From Casetext: Smarter Legal Research

United States v. Pittman

United States District Court, Southern District of Florida
Jun 9, 2023
No. 19-CR-60261-RAR (S.D. Fla. Jun. 9, 2023)

Opinion

19-CR-60261-RAR

06-09-2023

UNITED STATES OF AMERICA v. THEODORE PITTMAN, Defendant.


ORDER DENYING MOTION FOR COMPASSIONATE RELEASE

RODOLFO A. RUIZ II UNITED STATES DISTRICT JUDGE

THIS CAUSE comes before the Court on Defendant Theodore Pittman's Pro Se Motion for Compassionate Release filed pursuant to 18 U.S.C. § 3582(c)(1)(A) (“Motion”), [ECF No. 85]. The Court having carefully reviewed the Motion, the United States' Response in Opposition (“Response”), [ECF No. 87], the record, and being otherwise fully advised, it is hereby

ORDERED AND ADJUDGED that Defendant's Motion is DENIED as set forth herein.

BACKGROUND

On September 19, 2019, Defendant was indicted on one count of possessing a firearm and ammunition knowing that he was a convicted felon, in violation of 18 U.S.C. § 922(g)(1). Indictment, [ECF No. 1]. Defendant pleaded guilty on June 29, 2020 to the sole count in the indictment, Paperless Minute Entry, [ECF No. 44], and on September 15, 2020, the Court sentenced him to 84 months' imprisonment, followed by three years of supervised release. Paperless Minute Entry, [ECF No. 64]; Judgment in a Criminal Case, [ECF No. 65]. In his Motion, Defendant cites two “extraordinary and compelling” reasons for compassionate release: (1) the possible impact of COVID-19 were he to contract the virus; and (2) his “post-conviction rehabilitation.” Mot. at 5-8. He requests that based upon these extraordinary and compelling circumstances, the Court grant him a sentence reduction. Id. at 9.

LEGAL STANDARD

A district court may modify a term of imprisonment “upon motion of the Director of the Bureau of Prisons, or upon motion of the defendant after the defendant has fully exhausted all administrative rights to appeal a failure of the Bureau of Prisons to bring a motion on the defendant's behalf.” 18 U.S.C. § 3582(c)(1)(A). The court may reduce the term of imprisonment if it finds that “extraordinary and compelling reasons warrant such a reduction.” § 3582(c)(1)(A)(i). Section 604 of the 2018 First Step Act expanded “who [could] file a Section 3582(c)(1)(A) motion” to allow for defendant-filed motions when previously, only the Bureau of Prisons (“BOP”) could file them. See United States v. Bryant, 996 F.3d 1243, 1258-59 (11th Cir. 2021). However, Congress “chose not to lift its stricture that courts must follow the [Sentencing] Commission's applicable policy statements when ruling on [§ 3582(c)(1)(A) compassionate release] motions.” Id. at 1259.

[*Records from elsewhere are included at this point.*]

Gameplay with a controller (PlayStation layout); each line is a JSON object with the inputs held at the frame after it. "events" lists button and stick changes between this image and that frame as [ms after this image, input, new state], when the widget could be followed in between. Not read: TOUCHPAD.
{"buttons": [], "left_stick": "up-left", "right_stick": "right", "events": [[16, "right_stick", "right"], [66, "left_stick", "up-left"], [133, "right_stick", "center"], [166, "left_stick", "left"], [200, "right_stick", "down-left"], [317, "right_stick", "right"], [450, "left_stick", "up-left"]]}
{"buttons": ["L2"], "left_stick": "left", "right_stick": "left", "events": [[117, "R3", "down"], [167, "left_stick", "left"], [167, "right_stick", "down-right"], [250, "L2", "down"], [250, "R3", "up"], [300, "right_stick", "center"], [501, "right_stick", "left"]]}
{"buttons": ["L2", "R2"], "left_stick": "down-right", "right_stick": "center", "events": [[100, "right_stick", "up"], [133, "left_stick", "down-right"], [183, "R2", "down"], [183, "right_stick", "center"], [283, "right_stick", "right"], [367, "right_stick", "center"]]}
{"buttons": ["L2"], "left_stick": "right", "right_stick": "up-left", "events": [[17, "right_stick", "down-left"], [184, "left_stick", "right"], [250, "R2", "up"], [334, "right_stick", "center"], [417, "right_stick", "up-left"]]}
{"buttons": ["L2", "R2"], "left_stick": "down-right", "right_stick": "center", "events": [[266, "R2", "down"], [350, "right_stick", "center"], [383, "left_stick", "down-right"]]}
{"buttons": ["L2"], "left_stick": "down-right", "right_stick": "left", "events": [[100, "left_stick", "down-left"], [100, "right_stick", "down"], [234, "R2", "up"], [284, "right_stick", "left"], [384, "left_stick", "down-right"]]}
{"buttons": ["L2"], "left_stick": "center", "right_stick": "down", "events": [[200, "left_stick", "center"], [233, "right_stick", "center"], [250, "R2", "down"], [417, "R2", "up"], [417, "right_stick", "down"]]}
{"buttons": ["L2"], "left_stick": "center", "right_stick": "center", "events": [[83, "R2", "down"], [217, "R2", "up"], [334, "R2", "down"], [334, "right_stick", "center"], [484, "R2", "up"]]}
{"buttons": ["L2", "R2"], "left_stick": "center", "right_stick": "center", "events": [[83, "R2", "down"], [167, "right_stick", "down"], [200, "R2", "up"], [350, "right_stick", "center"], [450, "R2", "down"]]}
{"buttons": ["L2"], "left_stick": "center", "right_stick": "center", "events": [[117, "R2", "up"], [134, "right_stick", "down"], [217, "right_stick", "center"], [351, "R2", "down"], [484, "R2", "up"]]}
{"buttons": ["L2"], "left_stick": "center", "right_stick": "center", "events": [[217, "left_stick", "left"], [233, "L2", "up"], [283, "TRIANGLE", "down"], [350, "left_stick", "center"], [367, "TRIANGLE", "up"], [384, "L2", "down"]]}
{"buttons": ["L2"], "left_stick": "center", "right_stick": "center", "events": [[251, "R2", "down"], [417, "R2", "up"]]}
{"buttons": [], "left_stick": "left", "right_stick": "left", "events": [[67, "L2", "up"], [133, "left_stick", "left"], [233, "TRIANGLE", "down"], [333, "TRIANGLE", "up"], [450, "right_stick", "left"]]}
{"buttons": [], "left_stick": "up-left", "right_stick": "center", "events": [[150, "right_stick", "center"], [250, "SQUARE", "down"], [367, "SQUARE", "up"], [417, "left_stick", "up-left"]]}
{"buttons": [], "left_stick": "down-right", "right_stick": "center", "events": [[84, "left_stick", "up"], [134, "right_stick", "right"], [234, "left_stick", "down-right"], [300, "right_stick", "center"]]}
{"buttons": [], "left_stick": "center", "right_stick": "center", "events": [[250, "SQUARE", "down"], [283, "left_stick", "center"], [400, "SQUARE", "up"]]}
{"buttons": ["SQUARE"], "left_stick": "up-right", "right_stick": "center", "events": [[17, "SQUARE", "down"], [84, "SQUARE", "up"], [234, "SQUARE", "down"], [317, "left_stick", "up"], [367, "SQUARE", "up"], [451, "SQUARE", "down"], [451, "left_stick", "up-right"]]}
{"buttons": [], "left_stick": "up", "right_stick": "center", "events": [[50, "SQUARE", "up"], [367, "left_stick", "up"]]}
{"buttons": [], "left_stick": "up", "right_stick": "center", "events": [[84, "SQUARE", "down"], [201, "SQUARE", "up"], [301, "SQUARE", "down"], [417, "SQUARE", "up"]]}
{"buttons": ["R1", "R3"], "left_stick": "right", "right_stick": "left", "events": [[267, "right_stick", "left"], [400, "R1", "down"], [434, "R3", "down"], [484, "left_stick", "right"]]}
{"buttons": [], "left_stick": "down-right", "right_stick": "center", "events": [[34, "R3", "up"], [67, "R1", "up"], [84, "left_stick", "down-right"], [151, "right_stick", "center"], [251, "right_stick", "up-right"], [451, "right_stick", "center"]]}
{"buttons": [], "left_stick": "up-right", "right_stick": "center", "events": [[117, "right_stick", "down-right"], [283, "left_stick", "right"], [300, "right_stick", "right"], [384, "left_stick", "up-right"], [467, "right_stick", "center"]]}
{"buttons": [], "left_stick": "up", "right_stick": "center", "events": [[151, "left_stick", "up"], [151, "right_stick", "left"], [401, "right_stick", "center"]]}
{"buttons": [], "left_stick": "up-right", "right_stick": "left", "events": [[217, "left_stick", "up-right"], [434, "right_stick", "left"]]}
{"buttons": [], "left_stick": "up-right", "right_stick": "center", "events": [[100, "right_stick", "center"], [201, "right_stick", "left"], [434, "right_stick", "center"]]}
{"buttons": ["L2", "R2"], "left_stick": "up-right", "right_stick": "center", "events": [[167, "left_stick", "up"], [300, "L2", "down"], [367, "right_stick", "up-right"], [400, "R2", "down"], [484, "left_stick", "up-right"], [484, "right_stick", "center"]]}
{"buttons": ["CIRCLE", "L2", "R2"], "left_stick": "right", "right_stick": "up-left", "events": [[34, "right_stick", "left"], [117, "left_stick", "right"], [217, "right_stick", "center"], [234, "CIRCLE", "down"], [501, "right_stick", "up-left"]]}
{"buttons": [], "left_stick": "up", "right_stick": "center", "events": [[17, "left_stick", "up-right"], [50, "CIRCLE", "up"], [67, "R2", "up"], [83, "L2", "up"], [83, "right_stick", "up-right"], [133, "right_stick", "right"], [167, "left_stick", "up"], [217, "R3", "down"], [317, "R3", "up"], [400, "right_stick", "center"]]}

In this Circuit, the categories for “extraordinary and compelling reasons” are delineated in § 1B1.13 of the U.S.S.G. policy statement and are applicable to all § 3582(c)(1)(A) motions, whether filed by the BOP or by a defendant directly. Id. As such, courts in this Circuit do not have discretion to develop their own interpretations of “extraordinary and compelling reasons” to justify a reduction in a defendant's sentence. See id. at 1248. Accordingly, the Court must apply § 1B1.13 to determine whether extraordinary and compelling circumstances exist. See United States v. Thompson, No. 17-CR-60152, 2021 WL 5999422, at *3 (S.D. Fla. Dec. 20, 2021).

The Application Notes to § 1B1.13(1)(A) define extraordinary and compelling reasons warranting the reduction of a defendant's sentence: 1(A) Medical Condition of the defendant; 1(B) Age of the defendant (at least 65 years old); 1(C) Family Circumstances; and 1(D) Other Reasons. The Eleventh Circuit has made clear that the open-ended “Other Reasons” category in Application Note 1(D) is limited to extraordinary and compelling reasons identified by the BOP and cannot function as a catch-all category for district courts to rely on when granting defendant-filed compassionate release motions. See Bryant, 996 F.3d at 1262-65; see also United States v. Giron, 15 F.4th 1343, 1347 (11th Cir. 2021) (“We held in Bryant that this language precluded district courts from finding extraordinary and compelling reasons within the catch-all provision beyond those specified by the Sentencing Commission in Section 1B1.13.”).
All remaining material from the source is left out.